Où il est question d’art et de misère.

Tout le monde est artiste, dans le sens où tout le monde sans exception aspire à la beauté, ou à la vérité. Parce que vérité et beauté nous élèvent, de même le bien, mais qui ne sont pas des objets parmi les objets. De même que sont nos âmes, ce que nous sommes en éternité, et qui nous fait défaut dans le temps où nous sommes. Comme quoi, l’être ici n’est pas le même que l’être ailleurs. Lequel nous donne à être ? Nous sommes en droit d’en donner aussi à l’éternel, à cette dimension universelle recouvrant tous les temps dans un seul. C’est là que l’Art joue son rôle et remplit son office de nous transporter dans ces autres lieux, qui ne sont pas de ce monde. Et c’est aussi par cet outil fabuleux entre des mains artistes que nous y sommes amenés. Sauf que de toute évidence, tout le monde ne semble pas y avoir droit. Comme si c’était un privilège que certains s’accordent comme étant élus se tenant au-dessus de tous les autres privés de ce droit, privés de vérité et de beauté, ou alors n’ayant que des simulacres à leur disposition. Ce n’est pas une question de prix, ni de richesse à proprement dit.  Il y a des œuvres chères qui sont effet des modes et des œuvres qui ne sont pas reconnues à leur juste valeur, à leur capacité à élever les âmes à des niveaux supérieurs comme un miroir non déformant. Rien n’étant parfait en ce monde malgré tout. Ni total ou complet. C’est l’ensemble des voix qui forme la perfection, si on veut. Mais nullement un mélange, ni une chape de plomb qui pourrait nous guider. Cette chape pesante ayant également valeur de signe. Mais très négatif.

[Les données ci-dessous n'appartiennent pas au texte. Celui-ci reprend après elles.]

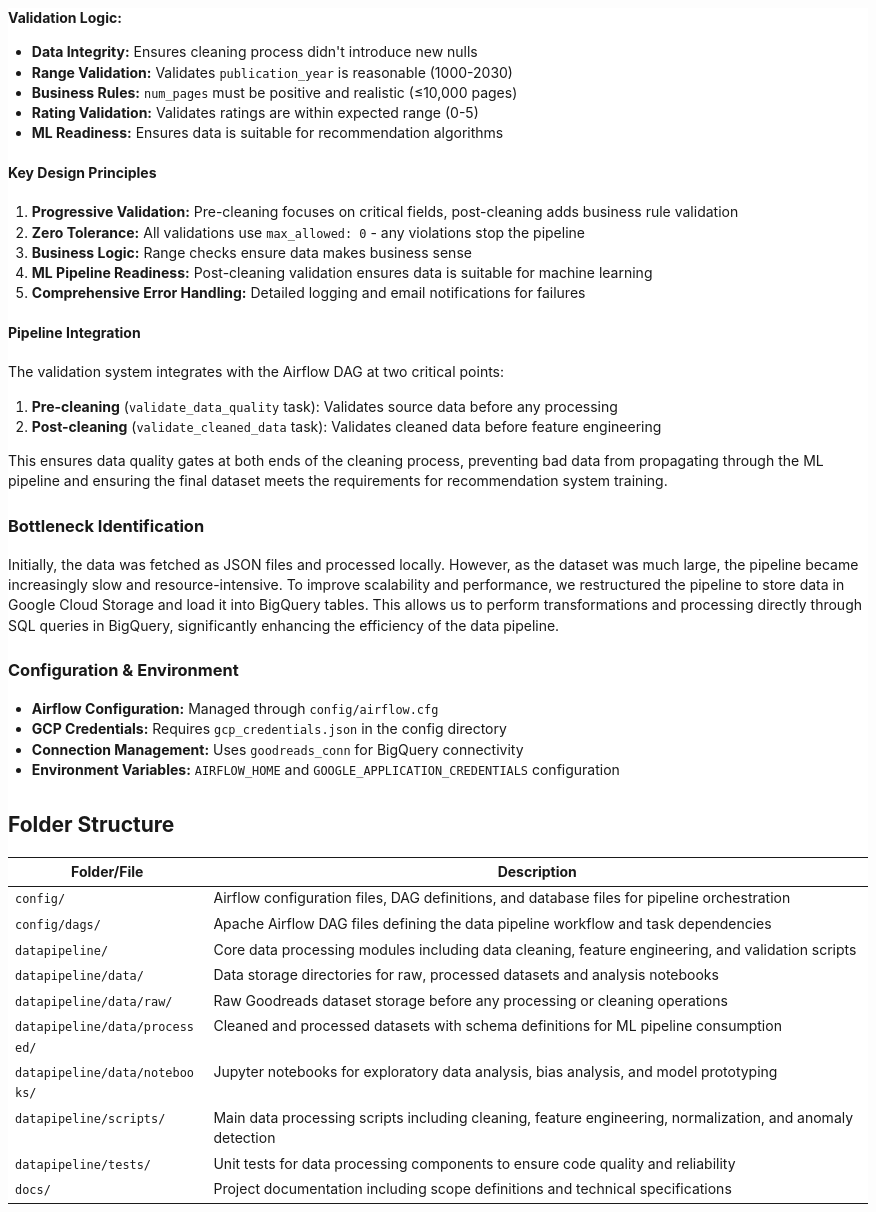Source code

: **Validation Logic:**

- **Data Integrity:** Ensures cleaning process didn't introduce new nulls
- **Range Validation:** Validates `publication_year` is reasonable (1000-2030)
- **Business Rules:** `num_pages` must be positive and realistic (≤10,000 pages)
- **Rating Validation:** Validates ratings are within expected range (0-5)
- **ML Readiness:** Ensures data is suitable for recommendation algorithms

#### **Key Design Principles**

1. **Progressive Validation:** Pre-cleaning focuses on critical fields, post-cleaning adds business rule validation
2. **Zero Tolerance:** All validations use `max_allowed: 0` - any violations stop the pipeline
3. **Business Logic:** Range checks ensure data makes business sense
4. **ML Pipeline Readiness:** Post-cleaning validation ensures data is suitable for machine learning
5. **Comprehensive Error Handling:** Detailed logging and email notifications for failures

#### **Pipeline Integration**

The validation system integrates with the Airflow DAG at two critical points:

1. **Pre-cleaning** (`validate_data_quality` task): Validates source data before any processing
2. **Post-cleaning** (`validate_cleaned_data` task): Validates cleaned data before feature engineering

This ensures data quality gates at both ends of the cleaning process, preventing bad data from propagating through the ML pipeline and ensuring the final dataset meets the requirements for recommendation system training.

### **Bottleneck Identification**

Initially, the data was fetched as JSON files and processed locally. However, as the dataset was much large, the pipeline became increasingly slow and resource-intensive. To improve scalability and performance, we restructured the pipeline to store data in Google Cloud Storage and load it into BigQuery tables. This allows us to perform transformations and processing directly through SQL queries in BigQuery, significantly enhancing the efficiency of the data pipeline.

### Configuration & Environment

- **Airflow Configuration:** Managed through `config/airflow.cfg`
- **GCP Credentials:** Requires `gcp_credentials.json` in the config directory
- **Connection Management:** Uses `goodreads_conn` for BigQuery connectivity
- **Environment Variables:** `AIRFLOW_HOME` and `GOOGLE_APPLICATION_CREDENTIALS` configuration

## Folder Structure

| Folder/File                    | Description                                                                 |
|-------------------------------|-----------------------------------------------------------------------------|
| `config/`                     | Airflow configuration files, DAG definitions, and database files for pipeline orchestration |
| `config/dags/`                | Apache Airflow DAG files defining the data pipeline workflow and task dependencies |
| `datapipeline/`               | Core data processing modules including data cleaning, feature engineering, and validation scripts |
| `datapipeline/data/`          | Data storage directories for raw, processed datasets and analysis notebooks |
| `datapipeline/data/raw/`      | Raw Goodreads dataset storage before any processing or cleaning operations |
| `datapipeline/data/processed/`| Cleaned and processed datasets with schema definitions for ML pipeline consumption |
| `datapipeline/data/notebooks/`| Jupyter notebooks for exploratory data analysis, bias analysis, and model prototyping |
| `datapipeline/scripts/`       | Main data processing scripts including cleaning, feature engineering, normalization, and anomaly detection |
| `datapipeline/tests/`         | Unit tests for data processing components to ensure code quality and reliability |
| `docs/`                       | Project documentation including scope definitions and technical specifications |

Le naufrage de l’humanité est là, une déroute qui non seulement menace mais sévit de jours en jours, présent en tous les travaux et les peines que chacun subit dans sa chair. Humanité prise au piège.

L’art ne servant plus que des objectifs marchands et du luxe, il n’a plus de sens. Si l’objectif d’une œuvre est de poser une lumière de vérité par le truchement de l’esthétique et des formes porteuses d’harmonies au sein d’un chaos totalement organique, cela ne peut ou ne devrait pas être un privilège pour quelques uns ( qui par ailleurs peuvent ne rien y comprendre du sens secret contenu dans des formes inspirées) mais ces objets loin d’être muséifiés pourraient être rendus publics, et rendus présents dans un environnement quotidien.

Ce n’est pas la quantité concentrée en un lieu qui est valable mais cette quantité présente en tous les lieux. Chaque lieu ayant ses œuvres différentes exprimant des vérités qui se rejoignent, comme des perspectives variées d’un même Objet. La diversité des formes ne figeant pas la vitalité des messages dans une seule forme.

Les hommes étant mobiles par essence, le voyage autorise donc de nombreux recoupement des contemplations du Verbe.

C’est exactement comme des paysages offerts. Des rives, des montagnes, des déserts, des ruines, des cités,  des usines, nul besoin d’aller au loin pour les admirer, et y méditer.

Bien entendu le plus pauvre est celui qui doit rester strictement immobile dans sa masure, et qui voit partir la vie sans lui. Il ne voit plus rien, n’entend plus rien et ne parle plus.

Voyez, la question de l’art touche à la question de l’âme, de sa richesse ou de sa pauvreté.